4 thoughts on “About This Blog

  1. Hello. I was just searching online for information about the Mickey Mouse watch which was given to my late Mom as a gift when she was a child, and found your site. I believe I have the same watch that you describe – 1934 Ingersoll with original black leather band with two silver Mickey decorations on it. The watch does not run, but I haven’t taken it to a watchmaker to see if it could. Would you have any suggestion as to the best way to sell it, or would you be interested?

    Thank you.

    Rebecca Bender
    612-801-8617

    • Hello. My post on the Mickey Mouse watch is one of my most-viewed pieces. That fact bears testimony to the inherent appeal and marketing genius which has made this product, in all its forms, practically a national icon. As I write this, a thought occurs: I am sure that Apple would love to duplicate Disney’s success with its own, high-tech watch – a high bar, indeed!

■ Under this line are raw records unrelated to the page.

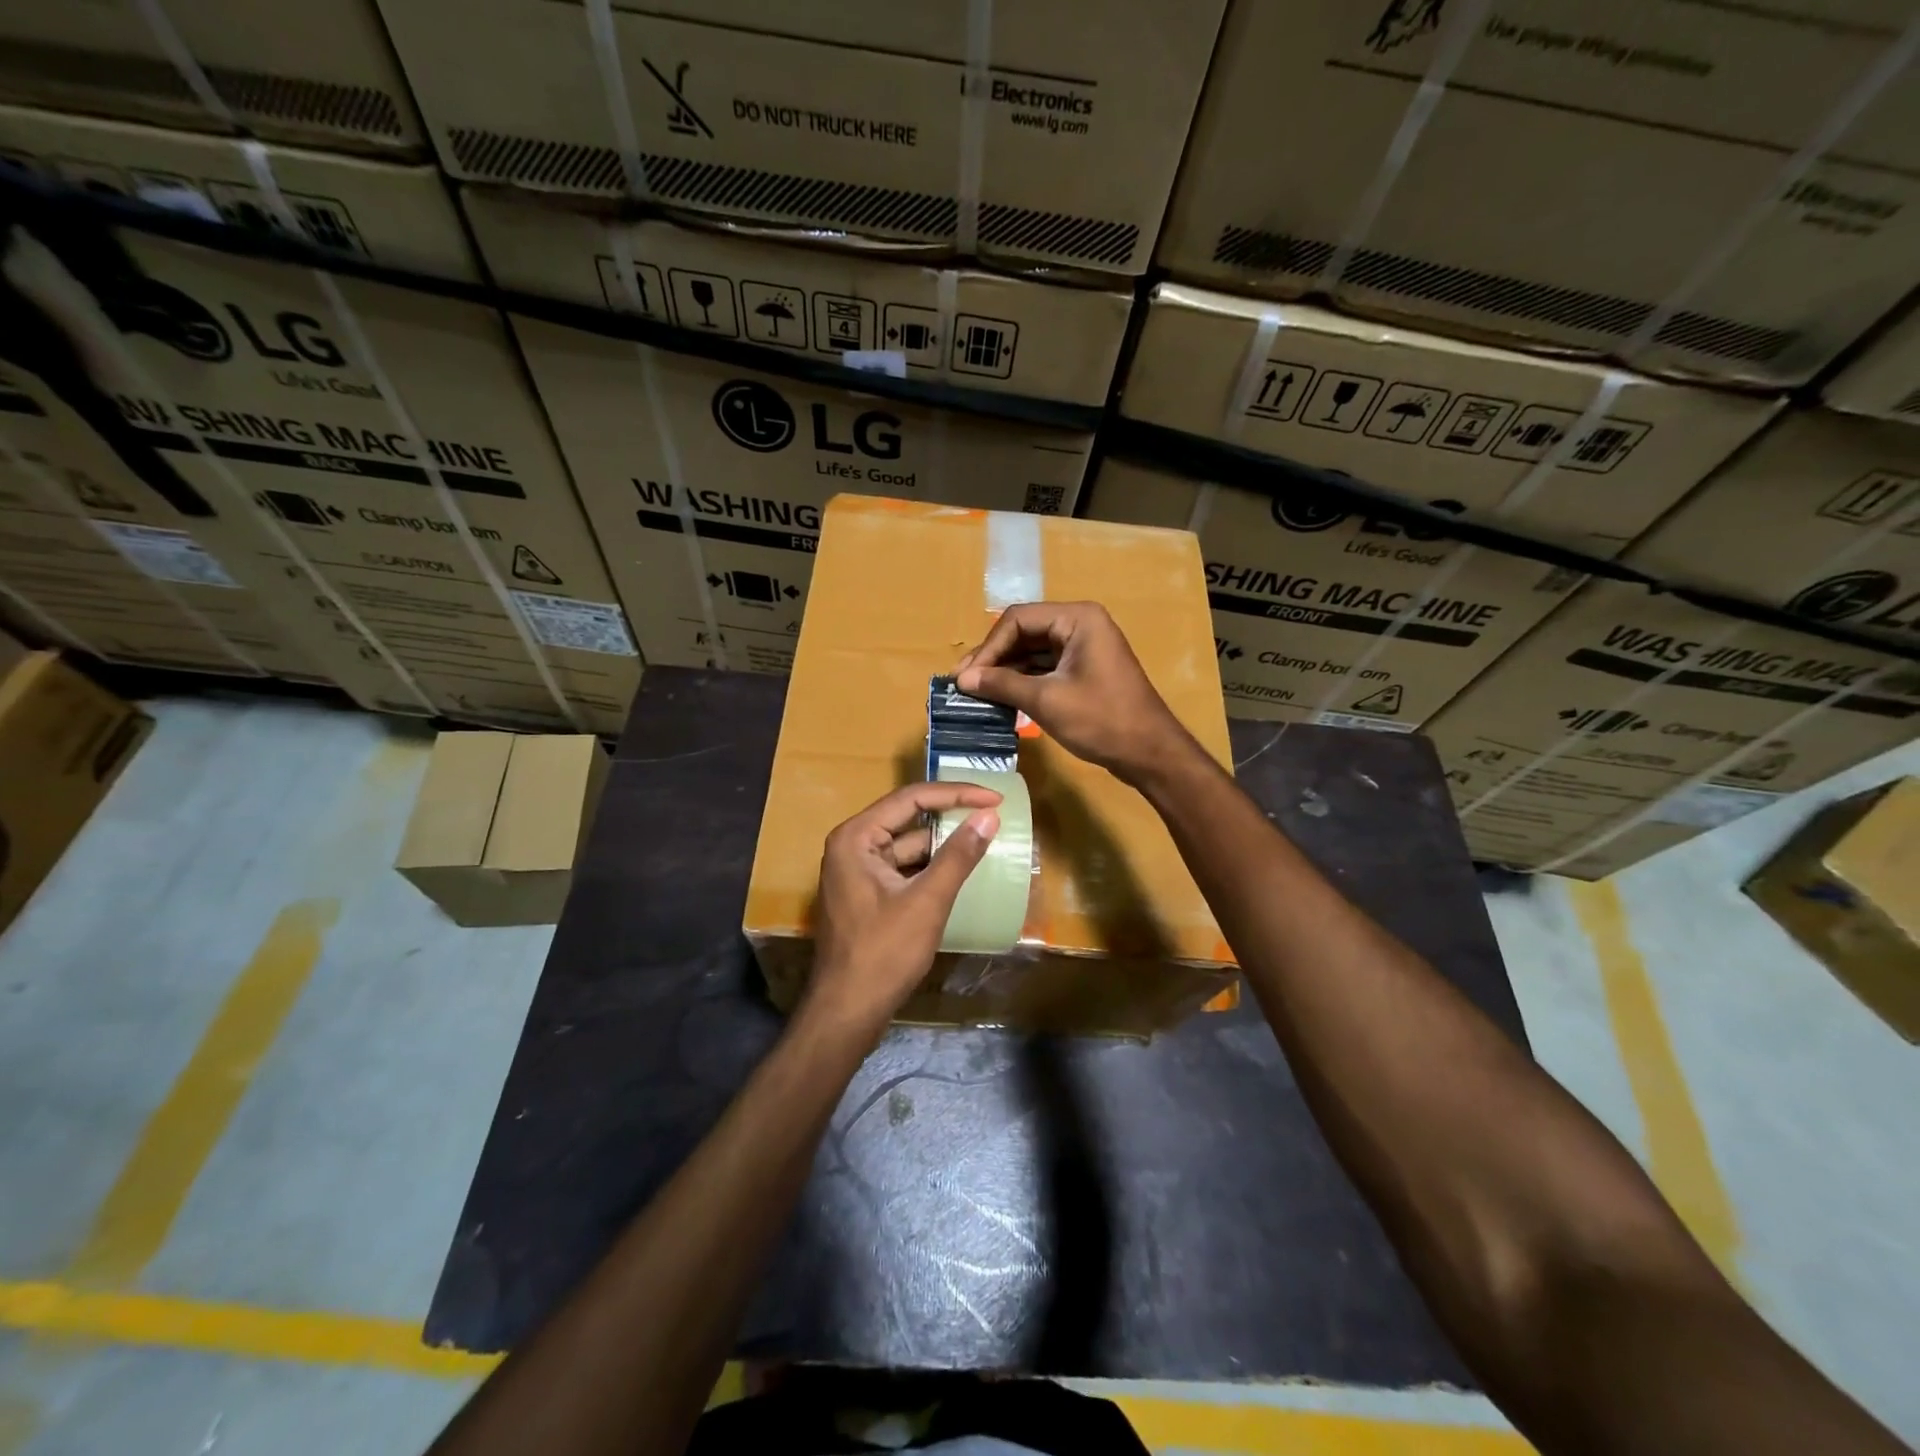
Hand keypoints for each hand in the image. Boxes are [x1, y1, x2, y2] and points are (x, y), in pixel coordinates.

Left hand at [806, 781, 1002, 1037]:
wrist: (847, 1012)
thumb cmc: (884, 953)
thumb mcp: (926, 901)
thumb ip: (958, 855)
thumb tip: (989, 817)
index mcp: (856, 837)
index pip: (911, 799)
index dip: (956, 794)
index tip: (995, 798)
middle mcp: (852, 846)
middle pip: (908, 818)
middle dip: (950, 815)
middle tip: (992, 813)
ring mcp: (857, 871)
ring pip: (908, 845)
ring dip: (943, 844)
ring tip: (984, 839)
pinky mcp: (866, 894)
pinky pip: (904, 868)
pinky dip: (931, 867)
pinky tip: (960, 870)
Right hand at [955, 602, 1193, 785]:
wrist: (1149, 752)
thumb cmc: (1101, 720)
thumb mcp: (1046, 700)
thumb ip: (1002, 684)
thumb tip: (962, 679)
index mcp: (1077, 618)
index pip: (1017, 620)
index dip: (988, 648)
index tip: (965, 677)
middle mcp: (1080, 624)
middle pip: (1024, 632)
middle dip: (994, 658)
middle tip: (964, 684)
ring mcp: (1084, 647)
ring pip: (1032, 651)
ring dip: (1005, 671)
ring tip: (976, 693)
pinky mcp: (1084, 670)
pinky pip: (1045, 667)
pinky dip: (1023, 681)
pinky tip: (1001, 698)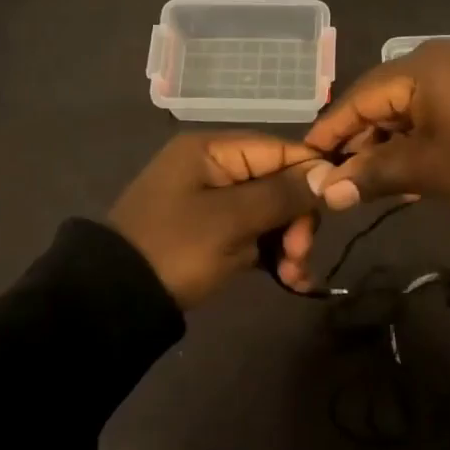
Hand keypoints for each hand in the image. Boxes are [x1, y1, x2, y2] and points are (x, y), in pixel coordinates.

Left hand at [107, 132, 323, 307]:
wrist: (116, 300)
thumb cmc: (176, 248)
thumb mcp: (231, 220)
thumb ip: (281, 194)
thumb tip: (328, 173)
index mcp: (212, 150)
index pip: (280, 150)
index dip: (311, 176)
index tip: (334, 208)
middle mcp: (215, 168)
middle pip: (278, 183)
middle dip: (297, 220)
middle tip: (300, 254)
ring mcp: (213, 203)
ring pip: (271, 213)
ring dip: (289, 243)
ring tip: (294, 276)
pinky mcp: (214, 234)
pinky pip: (255, 235)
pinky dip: (273, 255)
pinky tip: (290, 280)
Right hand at [302, 40, 449, 221]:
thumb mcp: (428, 170)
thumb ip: (372, 174)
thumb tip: (326, 192)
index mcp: (421, 67)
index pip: (359, 97)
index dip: (331, 132)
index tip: (306, 163)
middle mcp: (439, 59)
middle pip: (382, 100)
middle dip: (361, 141)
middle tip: (341, 180)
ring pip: (409, 108)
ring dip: (389, 144)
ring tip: (373, 182)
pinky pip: (435, 110)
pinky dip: (418, 138)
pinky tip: (409, 170)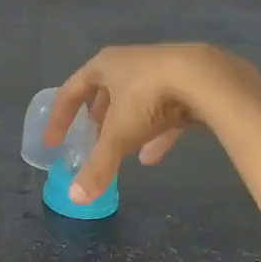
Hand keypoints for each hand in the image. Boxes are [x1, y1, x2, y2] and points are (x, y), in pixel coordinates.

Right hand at [45, 43, 260, 203]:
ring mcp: (159, 70)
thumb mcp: (119, 135)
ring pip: (135, 102)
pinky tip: (153, 157)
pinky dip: (155, 134)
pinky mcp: (186, 83)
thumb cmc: (149, 98)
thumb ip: (98, 166)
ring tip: (120, 153)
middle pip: (104, 93)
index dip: (59, 119)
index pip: (71, 91)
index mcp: (104, 65)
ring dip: (126, 128)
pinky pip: (163, 111)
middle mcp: (129, 63)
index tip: (53, 143)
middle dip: (96, 121)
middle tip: (90, 144)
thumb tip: (75, 199)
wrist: (207, 78)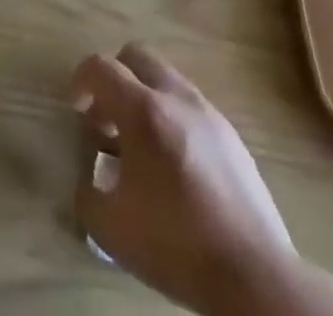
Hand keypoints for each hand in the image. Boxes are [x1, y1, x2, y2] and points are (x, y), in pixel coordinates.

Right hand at [70, 44, 297, 315]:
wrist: (255, 276)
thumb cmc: (177, 246)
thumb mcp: (111, 230)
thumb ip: (87, 195)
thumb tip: (88, 181)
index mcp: (143, 110)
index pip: (100, 67)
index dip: (80, 80)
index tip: (77, 110)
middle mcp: (176, 98)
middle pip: (136, 56)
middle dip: (115, 79)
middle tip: (108, 120)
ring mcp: (209, 113)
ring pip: (166, 79)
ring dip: (145, 98)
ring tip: (142, 146)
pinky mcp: (232, 136)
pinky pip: (191, 107)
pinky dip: (173, 119)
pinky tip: (175, 165)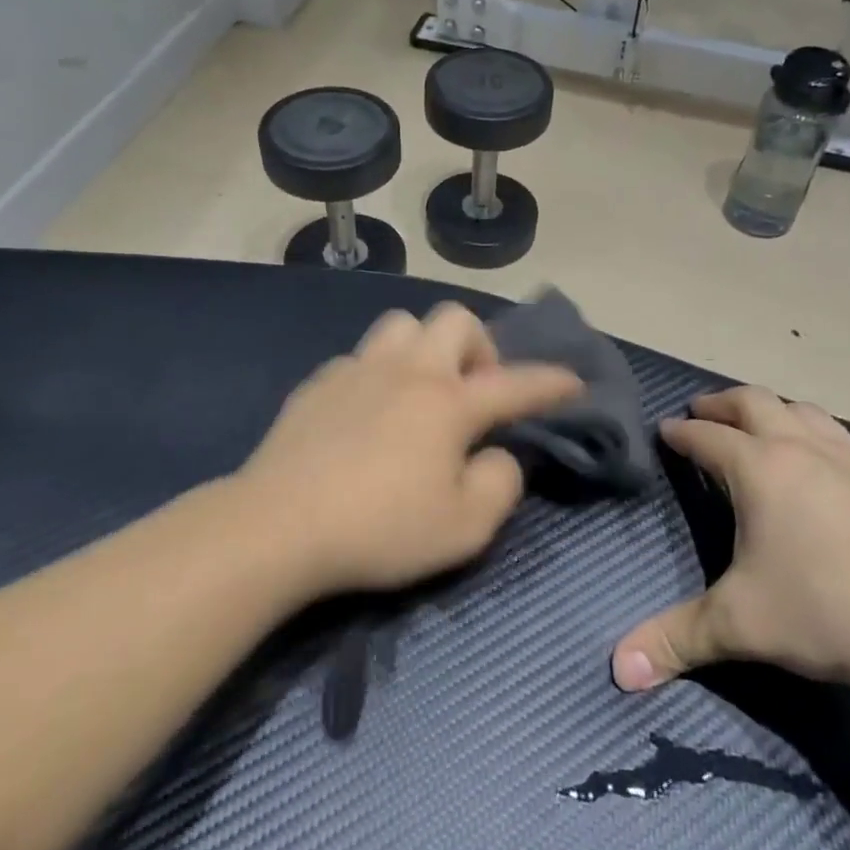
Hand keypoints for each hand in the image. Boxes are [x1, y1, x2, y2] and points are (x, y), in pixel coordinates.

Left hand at [238, 303, 582, 599]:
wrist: (276, 526)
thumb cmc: (380, 529)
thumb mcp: (464, 528)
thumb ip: (499, 484)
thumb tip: (500, 456)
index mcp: (448, 402)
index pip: (516, 383)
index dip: (551, 383)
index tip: (573, 383)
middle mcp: (407, 371)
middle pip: (456, 320)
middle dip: (480, 348)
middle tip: (474, 393)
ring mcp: (357, 370)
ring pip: (403, 325)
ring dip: (425, 348)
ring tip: (421, 392)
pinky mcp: (318, 384)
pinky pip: (361, 358)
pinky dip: (379, 374)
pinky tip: (368, 413)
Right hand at [612, 387, 849, 692]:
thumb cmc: (827, 609)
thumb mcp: (741, 626)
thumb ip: (677, 640)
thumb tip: (619, 671)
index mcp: (759, 469)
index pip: (706, 437)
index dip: (680, 433)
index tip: (665, 429)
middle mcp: (803, 449)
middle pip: (755, 402)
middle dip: (722, 403)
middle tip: (702, 410)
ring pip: (805, 412)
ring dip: (774, 411)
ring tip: (762, 426)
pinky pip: (846, 443)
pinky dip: (821, 441)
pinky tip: (829, 472)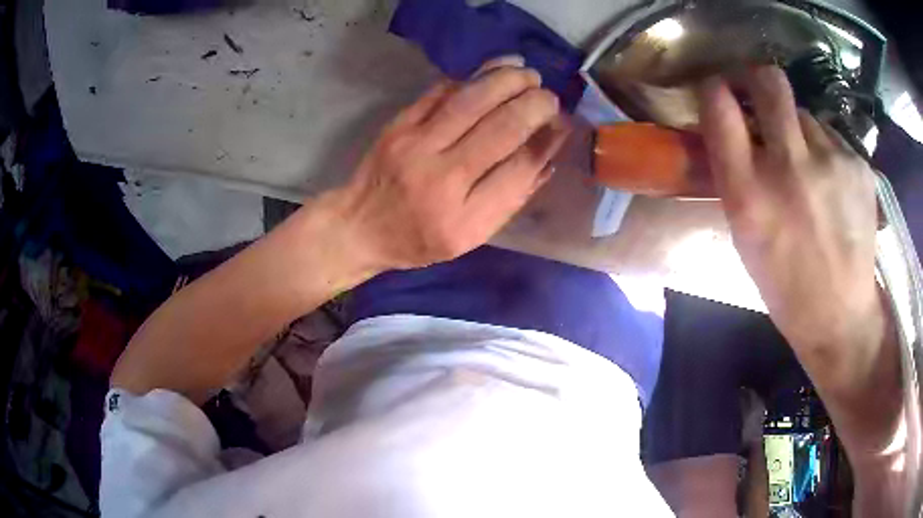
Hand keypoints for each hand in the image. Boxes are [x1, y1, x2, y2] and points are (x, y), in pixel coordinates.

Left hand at [332, 56, 568, 270]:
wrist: (359, 226)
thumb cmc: (419, 239)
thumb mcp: (470, 237)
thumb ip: (510, 198)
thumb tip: (547, 155)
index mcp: (464, 217)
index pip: (519, 168)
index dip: (547, 140)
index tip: (562, 124)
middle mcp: (441, 178)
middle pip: (501, 128)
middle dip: (535, 104)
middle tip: (550, 96)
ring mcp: (416, 145)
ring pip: (472, 100)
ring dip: (507, 80)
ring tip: (528, 74)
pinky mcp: (399, 124)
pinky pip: (442, 91)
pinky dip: (473, 77)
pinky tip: (494, 70)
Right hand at [698, 67, 900, 465]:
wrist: (841, 317)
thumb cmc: (785, 284)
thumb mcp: (744, 235)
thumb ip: (736, 174)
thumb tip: (737, 126)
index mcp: (749, 193)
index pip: (719, 106)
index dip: (714, 88)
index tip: (717, 90)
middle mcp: (789, 166)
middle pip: (768, 80)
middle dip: (756, 78)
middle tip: (757, 93)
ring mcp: (831, 162)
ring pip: (805, 113)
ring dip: (798, 130)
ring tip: (809, 167)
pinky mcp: (859, 165)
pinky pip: (832, 138)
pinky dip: (826, 151)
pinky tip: (833, 185)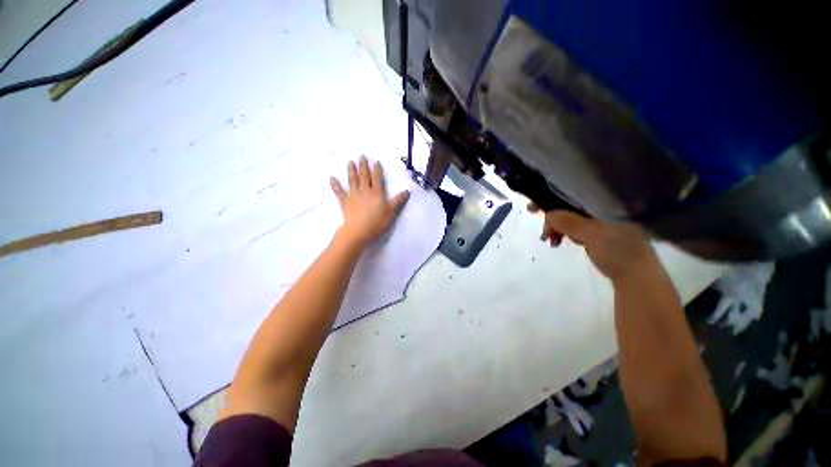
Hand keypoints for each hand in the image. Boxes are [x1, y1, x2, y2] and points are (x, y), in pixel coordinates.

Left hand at [330, 156, 409, 246]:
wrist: (359, 231)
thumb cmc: (377, 222)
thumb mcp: (391, 212)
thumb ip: (398, 201)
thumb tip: (407, 191)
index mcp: (377, 193)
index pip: (377, 178)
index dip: (377, 170)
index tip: (376, 162)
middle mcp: (364, 191)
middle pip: (364, 176)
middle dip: (363, 166)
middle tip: (361, 156)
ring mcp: (353, 196)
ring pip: (352, 180)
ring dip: (351, 171)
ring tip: (350, 162)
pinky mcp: (345, 202)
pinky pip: (339, 192)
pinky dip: (335, 185)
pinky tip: (331, 178)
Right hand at [529, 203, 658, 283]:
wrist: (637, 279)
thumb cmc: (619, 253)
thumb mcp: (593, 235)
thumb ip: (571, 223)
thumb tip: (548, 213)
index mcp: (606, 205)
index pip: (575, 194)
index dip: (553, 197)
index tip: (535, 206)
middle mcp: (603, 210)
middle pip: (570, 207)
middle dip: (553, 217)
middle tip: (541, 228)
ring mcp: (601, 223)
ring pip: (571, 219)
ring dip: (557, 228)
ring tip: (551, 241)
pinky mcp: (598, 235)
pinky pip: (576, 229)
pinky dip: (565, 234)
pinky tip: (559, 241)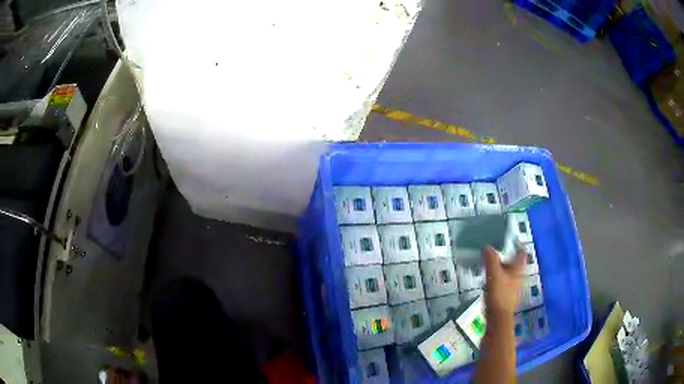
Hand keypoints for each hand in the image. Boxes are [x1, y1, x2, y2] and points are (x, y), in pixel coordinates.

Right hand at [482, 245, 525, 318]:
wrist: (498, 318)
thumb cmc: (500, 294)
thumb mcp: (494, 274)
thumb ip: (491, 259)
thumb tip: (487, 246)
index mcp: (518, 269)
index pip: (521, 252)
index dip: (516, 244)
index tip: (507, 238)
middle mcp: (518, 276)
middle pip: (514, 261)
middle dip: (505, 255)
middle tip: (494, 249)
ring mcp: (513, 286)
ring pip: (508, 271)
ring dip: (500, 266)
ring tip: (489, 262)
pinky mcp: (506, 294)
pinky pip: (502, 280)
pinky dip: (497, 276)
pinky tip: (488, 278)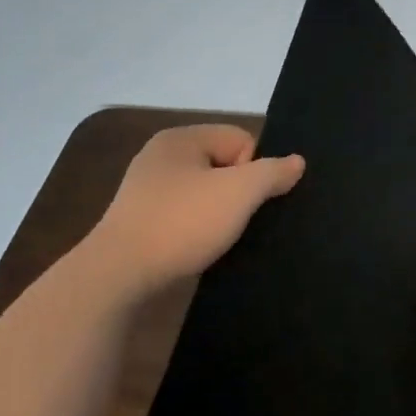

As for selling your Ingersoll watch, E-Bay is the first forum which comes to mind. Clearly, a working watch would fetch considerably more money. If you can find a competent watch repair person (I do not know of one, offhand), it might be a good idea to get an estimate of repair costs. It may be a simple problem, worth a small outlay to return the watch to operating status. I suspect there may even be vintage Ingersoll specialists out there who deal with these on a regular basis and who have access to genuine replacement parts from other cannibalized watches. Best of luck!

  2. Thank you for your piece on Lincoln. As i read and re-read parts of the blog, I found many memories spinning through my head as my mind took me back to how we all learn and apply the lessons of our life.
    Someday I hope we will have another opportunity to reflect on the memories which have become the building blocks that brought our families together.